▶ _Dataset rows_
-------

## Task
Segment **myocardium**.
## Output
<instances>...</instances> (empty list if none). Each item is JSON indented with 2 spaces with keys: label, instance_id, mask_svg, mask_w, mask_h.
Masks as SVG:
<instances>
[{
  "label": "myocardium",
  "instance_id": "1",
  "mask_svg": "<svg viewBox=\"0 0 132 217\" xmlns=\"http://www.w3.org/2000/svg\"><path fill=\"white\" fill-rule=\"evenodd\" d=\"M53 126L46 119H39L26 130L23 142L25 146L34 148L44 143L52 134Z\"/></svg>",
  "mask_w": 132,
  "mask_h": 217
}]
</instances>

-------

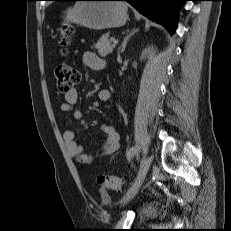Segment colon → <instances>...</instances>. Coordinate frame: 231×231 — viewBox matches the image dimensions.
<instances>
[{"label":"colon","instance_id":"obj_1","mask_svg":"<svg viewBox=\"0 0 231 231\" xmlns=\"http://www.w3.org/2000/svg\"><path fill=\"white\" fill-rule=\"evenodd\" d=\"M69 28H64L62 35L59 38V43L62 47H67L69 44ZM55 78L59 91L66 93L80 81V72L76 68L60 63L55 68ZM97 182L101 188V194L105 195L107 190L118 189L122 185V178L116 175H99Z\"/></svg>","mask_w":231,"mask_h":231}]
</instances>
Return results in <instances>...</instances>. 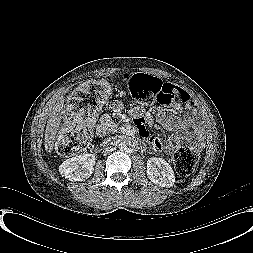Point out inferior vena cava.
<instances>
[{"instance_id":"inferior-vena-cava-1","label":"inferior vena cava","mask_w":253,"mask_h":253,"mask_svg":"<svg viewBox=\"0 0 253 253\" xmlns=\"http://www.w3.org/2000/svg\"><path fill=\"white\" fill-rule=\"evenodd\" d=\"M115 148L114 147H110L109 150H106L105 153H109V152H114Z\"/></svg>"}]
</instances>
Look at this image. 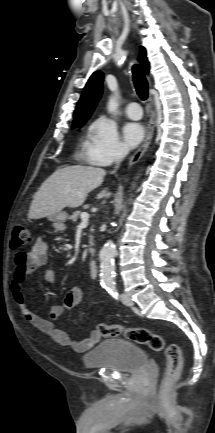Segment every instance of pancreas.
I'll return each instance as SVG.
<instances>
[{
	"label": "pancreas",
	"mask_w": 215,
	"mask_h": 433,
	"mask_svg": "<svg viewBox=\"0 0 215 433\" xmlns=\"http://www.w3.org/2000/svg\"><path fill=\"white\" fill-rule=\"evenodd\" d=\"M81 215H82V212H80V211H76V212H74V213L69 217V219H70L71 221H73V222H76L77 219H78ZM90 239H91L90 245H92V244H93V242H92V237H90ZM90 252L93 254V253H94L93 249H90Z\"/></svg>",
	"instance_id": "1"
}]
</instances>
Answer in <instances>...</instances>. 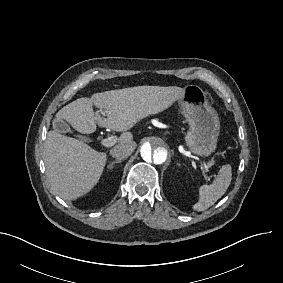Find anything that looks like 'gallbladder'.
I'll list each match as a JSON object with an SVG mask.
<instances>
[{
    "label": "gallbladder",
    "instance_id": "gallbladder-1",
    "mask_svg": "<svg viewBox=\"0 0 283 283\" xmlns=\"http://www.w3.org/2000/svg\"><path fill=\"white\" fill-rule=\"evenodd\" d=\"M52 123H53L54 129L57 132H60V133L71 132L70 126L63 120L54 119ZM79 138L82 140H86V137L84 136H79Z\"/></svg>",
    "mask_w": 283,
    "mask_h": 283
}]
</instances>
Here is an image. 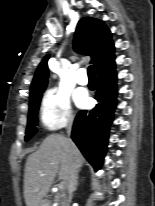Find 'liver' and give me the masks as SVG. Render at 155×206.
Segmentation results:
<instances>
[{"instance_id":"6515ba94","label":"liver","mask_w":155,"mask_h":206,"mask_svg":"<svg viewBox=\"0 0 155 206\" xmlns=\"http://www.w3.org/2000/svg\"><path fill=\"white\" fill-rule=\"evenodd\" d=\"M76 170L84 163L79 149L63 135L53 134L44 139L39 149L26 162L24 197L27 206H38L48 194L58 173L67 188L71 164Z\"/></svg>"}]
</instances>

-------

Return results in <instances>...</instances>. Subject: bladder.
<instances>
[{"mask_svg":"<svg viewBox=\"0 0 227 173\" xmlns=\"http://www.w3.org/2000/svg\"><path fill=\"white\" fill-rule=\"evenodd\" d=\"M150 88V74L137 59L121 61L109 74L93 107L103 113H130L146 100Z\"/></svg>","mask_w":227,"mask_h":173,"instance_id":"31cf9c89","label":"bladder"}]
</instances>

-------

▶ _Do this_
How many lines of the data above contain the word "list"? Reply with the number only.

▶ _Result of this task_
2